Request a - Translate this sentence from the function documentation into Spanish: "Get World Bank regional and global aggregate statistics."

Source text -

□ □ □ □ □

Get World Bank regional and global aggregate statistics.

Shorthand for get_stats(subgroup="wb_regions"). Mirrors pipr::get_wb().

Parameters:

Name	Type	Description	Default
`year`	`str \| int \| list[int]`	Year(s) or `"all"`.	`'all'`
`povline`	`float \| None`	Poverty line in 2017 PPP USD per day.	`None`
`version`	`str \| None`	Data version string.	`None`
`ppp_version`	`int \| None`	PPP base year.	`None`
`release_version`	`str \| None`	Release date in `YYYYMMDD` format.	`None`
`api_version`	`str`	API version.	`API_VERSION`
`fmt`	`str`	Response format — `"json"` (default) or `"csv"`.	`'json'`
`simplify`	`bool`	If `True` (default), return a DataFrame.	`True`
`server`	`str \| None`	Server target.	`None`
`dataframe_type`	`Literal['pandas', 'polars']`	`"pandas"` or `"polars"`.	`'pandas'`

Returns:

Type	Description
`DataFrame \| PIPResponse`	A DataFrame of WB regional/global aggregates.

Example

import povineq df = povineq.get_wb()

Source code in src/povineq/stats.py

def get_wb(
    year: str | int | list[int] = "all",
    povline: float | None = None,
    version: str | None = None,
    ppp_version: int | None = None,
    release_version: str | None = None,
    api_version: str = API_VERSION,
    fmt: str = "json",
    simplify: bool = True,
    server: str | None = None,
    dataframe_type: Literal["pandas", "polars"] = "pandas",
) -> pd.DataFrame | PIPResponse:
    """Get World Bank regional and global aggregate statistics.

    Shorthand for ``get_stats(subgroup="wb_regions")``.
    Mirrors ``pipr::get_wb()``.

    Args:
        year: Year(s) or ``"all"``.
        povline: Poverty line in 2017 PPP USD per day.
        version: Data version string.
        ppp_version: PPP base year.
        release_version: Release date in ``YYYYMMDD`` format.
        api_version: API version.

□ □ □ □ □

Request b - Retype the lines of the listing, starting with its first line and going on through the line with "on April 9.", including both ends.

Source data:
□ □ □ □ □

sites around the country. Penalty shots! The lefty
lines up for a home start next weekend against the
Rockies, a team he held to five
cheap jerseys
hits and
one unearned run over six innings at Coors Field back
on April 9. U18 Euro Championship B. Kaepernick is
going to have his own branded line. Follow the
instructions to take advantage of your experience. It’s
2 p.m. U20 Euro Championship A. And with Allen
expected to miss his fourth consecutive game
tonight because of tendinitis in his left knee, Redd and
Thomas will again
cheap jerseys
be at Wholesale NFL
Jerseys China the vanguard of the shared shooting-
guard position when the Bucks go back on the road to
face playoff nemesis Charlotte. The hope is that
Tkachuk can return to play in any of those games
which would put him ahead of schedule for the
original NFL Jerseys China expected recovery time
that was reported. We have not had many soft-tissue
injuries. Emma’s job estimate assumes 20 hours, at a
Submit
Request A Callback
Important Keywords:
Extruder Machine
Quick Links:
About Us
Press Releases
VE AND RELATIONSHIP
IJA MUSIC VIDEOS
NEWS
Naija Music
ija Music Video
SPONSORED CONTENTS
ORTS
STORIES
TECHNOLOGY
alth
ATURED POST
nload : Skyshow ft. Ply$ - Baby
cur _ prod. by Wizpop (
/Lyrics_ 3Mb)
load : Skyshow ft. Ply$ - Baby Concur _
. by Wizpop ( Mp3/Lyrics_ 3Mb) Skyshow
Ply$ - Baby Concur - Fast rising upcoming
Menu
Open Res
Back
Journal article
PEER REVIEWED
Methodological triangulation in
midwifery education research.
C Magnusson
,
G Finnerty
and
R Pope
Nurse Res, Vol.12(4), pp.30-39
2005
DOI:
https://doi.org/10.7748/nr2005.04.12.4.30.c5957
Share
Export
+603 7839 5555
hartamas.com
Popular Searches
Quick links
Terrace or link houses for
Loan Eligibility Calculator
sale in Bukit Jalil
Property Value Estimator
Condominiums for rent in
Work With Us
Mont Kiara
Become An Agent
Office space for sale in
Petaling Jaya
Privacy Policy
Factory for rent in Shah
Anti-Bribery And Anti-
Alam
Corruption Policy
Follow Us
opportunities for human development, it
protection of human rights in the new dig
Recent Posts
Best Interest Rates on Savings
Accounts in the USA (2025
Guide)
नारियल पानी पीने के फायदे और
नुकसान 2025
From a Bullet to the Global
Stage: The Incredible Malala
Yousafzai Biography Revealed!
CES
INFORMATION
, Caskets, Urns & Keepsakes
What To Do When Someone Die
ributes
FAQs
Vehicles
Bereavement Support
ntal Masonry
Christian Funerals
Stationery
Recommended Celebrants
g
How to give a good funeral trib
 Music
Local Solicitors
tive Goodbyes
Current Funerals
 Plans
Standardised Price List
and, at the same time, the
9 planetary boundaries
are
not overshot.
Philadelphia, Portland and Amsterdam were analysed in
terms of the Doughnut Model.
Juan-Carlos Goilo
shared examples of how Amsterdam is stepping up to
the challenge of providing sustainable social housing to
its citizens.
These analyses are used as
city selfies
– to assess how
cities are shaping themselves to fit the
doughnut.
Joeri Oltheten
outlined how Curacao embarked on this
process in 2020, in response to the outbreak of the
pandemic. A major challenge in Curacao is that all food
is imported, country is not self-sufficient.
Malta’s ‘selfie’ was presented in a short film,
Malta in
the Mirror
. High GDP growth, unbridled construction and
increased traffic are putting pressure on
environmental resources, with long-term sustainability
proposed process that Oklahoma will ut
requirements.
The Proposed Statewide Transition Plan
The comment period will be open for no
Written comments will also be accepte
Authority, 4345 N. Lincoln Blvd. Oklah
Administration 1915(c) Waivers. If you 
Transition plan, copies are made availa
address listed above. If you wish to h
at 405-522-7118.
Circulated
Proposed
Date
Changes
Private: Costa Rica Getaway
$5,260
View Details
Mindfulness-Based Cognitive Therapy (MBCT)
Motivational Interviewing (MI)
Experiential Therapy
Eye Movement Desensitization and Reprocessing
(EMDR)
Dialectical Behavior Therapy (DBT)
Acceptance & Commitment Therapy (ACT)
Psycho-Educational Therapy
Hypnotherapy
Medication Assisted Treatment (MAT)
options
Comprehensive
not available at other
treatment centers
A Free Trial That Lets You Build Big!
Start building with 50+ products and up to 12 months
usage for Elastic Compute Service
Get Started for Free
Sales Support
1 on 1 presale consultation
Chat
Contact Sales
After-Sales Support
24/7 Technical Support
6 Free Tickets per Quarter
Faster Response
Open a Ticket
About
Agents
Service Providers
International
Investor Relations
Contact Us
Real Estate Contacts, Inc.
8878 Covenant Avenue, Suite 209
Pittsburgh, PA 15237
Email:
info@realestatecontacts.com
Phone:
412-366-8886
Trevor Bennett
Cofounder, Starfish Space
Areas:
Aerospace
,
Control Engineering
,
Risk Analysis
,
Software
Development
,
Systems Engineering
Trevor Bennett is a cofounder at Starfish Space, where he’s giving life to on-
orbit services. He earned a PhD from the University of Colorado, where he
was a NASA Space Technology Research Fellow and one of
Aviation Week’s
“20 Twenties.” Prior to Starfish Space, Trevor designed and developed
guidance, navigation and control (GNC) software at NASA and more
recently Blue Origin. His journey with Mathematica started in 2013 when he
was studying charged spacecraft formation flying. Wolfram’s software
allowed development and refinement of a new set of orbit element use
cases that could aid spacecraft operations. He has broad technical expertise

□ □ □ □ □

Response a - Obtener estadísticas agregadas regionales y mundiales del Banco Mundial.

Response b -
sites around the country. Penalty shots! The lefty
lines up for a home start next weekend against the
Rockies, a team he held to five
cheap jerseys
hits and
one unearned run over six innings at Coors Field back
on April 9. U18 Euro Championship B. Kaepernick is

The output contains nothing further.